İnsan blog hesabı almadan yazı yazarsa bu normal olur mu, olur.
Mantıklı bir açıklama getirmek istiyorsak (her şeyin başı istemek tabi) bu da mümkün.

Neden, bende sanat ve alt dalları hakkında yazmak için zorlamıyorum kendimi, diye sorduğumdan beri çok uzun zaman geçti. Zor, yazmak zor bu bir, yazdığının değerli görmek fazladan zor, başlamak ya da karar vermekse en zoru oldu benim için.

Sonra işi zevkli hale getirir ve birlikten güç doğar mantığıyla işin içine mr.knownothing’i de katmak beynime dan! diye inince, zoru paylaşır besleniriz çift kafadan diyip, biraz rahatlattım kendimi.

Samimi olmak gerekirse eksik bilgi içeren abidik gubidik yazılar yazabilme rahatlığı görmüyorum kendimde. Profesyonellik hiç yok, işte böle bir çelişki…İnsan yanlış bilgi vermekten korkar mı? Ben çok korkuyorum sayın okuyucu ama fark etmeden kaybedersem kendimi bilmediğim konularda atıp tutarsam, sen de boş bilgi diyip geçiver de benim vicdanım rahat olsun.

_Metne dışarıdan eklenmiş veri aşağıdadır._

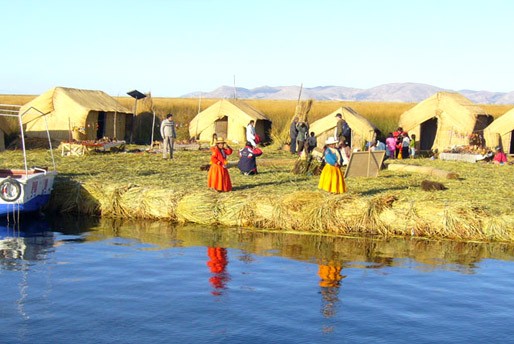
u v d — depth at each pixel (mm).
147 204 16391
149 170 21922
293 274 11352
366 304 9734
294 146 30266
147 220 16250
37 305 9547
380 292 10352
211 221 15711
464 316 9273
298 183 19062
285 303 9742
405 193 17219
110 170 21688
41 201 16672
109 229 15102
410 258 12578
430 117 32125
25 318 9008
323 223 14852
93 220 16234
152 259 12312
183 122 40594
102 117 34656
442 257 12664
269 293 10227
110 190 16859
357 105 67750
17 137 31828
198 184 18375
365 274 11391
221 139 17188
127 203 16594
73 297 9930
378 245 13633
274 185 18562
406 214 14531
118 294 10094
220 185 16969
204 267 11766
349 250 13180
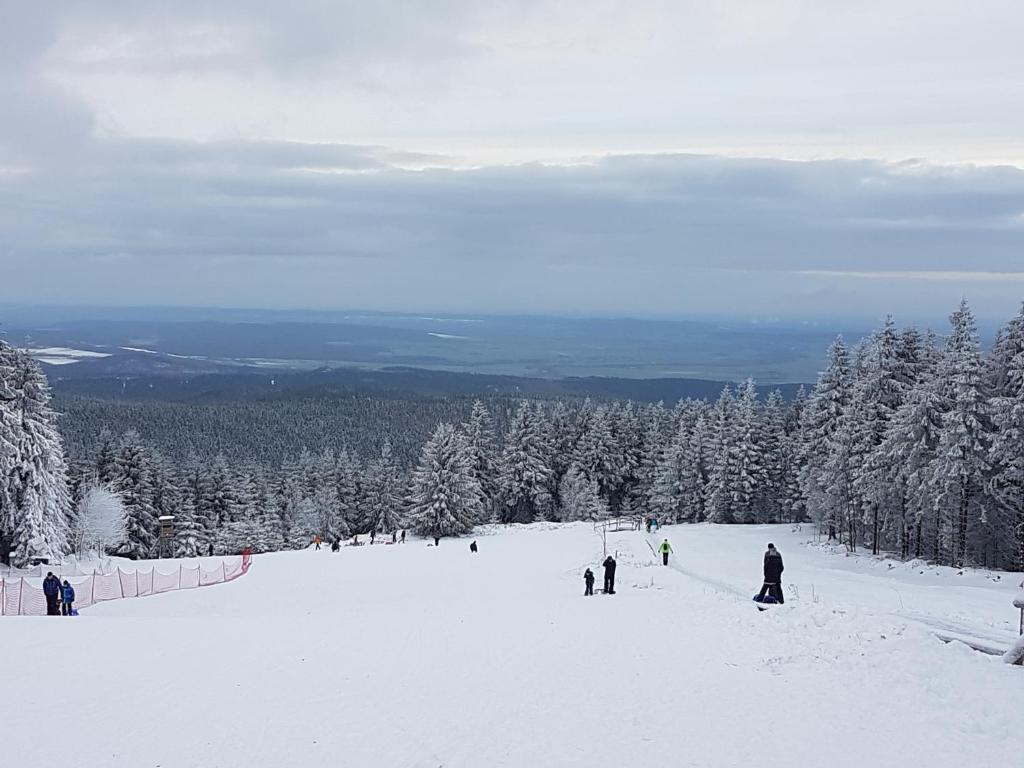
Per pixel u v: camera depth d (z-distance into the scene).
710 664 15.05
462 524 75.75
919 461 45.94
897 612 18.44
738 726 11.61
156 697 13.78
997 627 17.78
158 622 21.16
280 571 42.94
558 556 46.66
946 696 12.04
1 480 45.41
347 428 182.62
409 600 30.05
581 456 96.25
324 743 11.51
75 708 13.18
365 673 15.34
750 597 23.09
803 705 12.34
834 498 55.09
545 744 11.27
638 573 33.84
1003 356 46.34
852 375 61.06
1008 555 49.38
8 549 46.41
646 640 17.56
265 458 154.62
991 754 10.14
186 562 49.66
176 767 10.73
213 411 189.38
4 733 11.98
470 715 12.62
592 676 14.70
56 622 21.09
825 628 16.28
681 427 88.31
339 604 29.84
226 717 12.68
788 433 84.50
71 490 69.56
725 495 76.19
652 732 11.55
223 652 17.25
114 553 70.50
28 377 48.31
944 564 47.03
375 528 93.50
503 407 190.38
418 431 178.88
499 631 19.39
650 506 93.12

Buraya kadar yazdıklarımdan sanma ki fularlı sanat eleştirmenleri gibi yazılar yazacağım ya da kendimi aşabileceğim. Cık yapamam, zorla bile olmaz. Hem gerginlik hiç sevmediğim bir şey hem de ne gerek var ki…

Ne hakkında yazarız?

Sanat ıvır zıvır. Resim, heykel vs. (plastik sanatlar, bu isimde hep kuşkuyla baktığım bir ikili) tabi güzel sanatların tasarım kaynaklı alanlarından da sıçrar. Sinema, kitaplar, müzik gibi gider herhalde sınırda çizmek hoş değil sanki. Mr.knownothing ile sohbetlerimizden ne çıkarsa, ne heyecanlı gelirse diyebilirim şimdilik.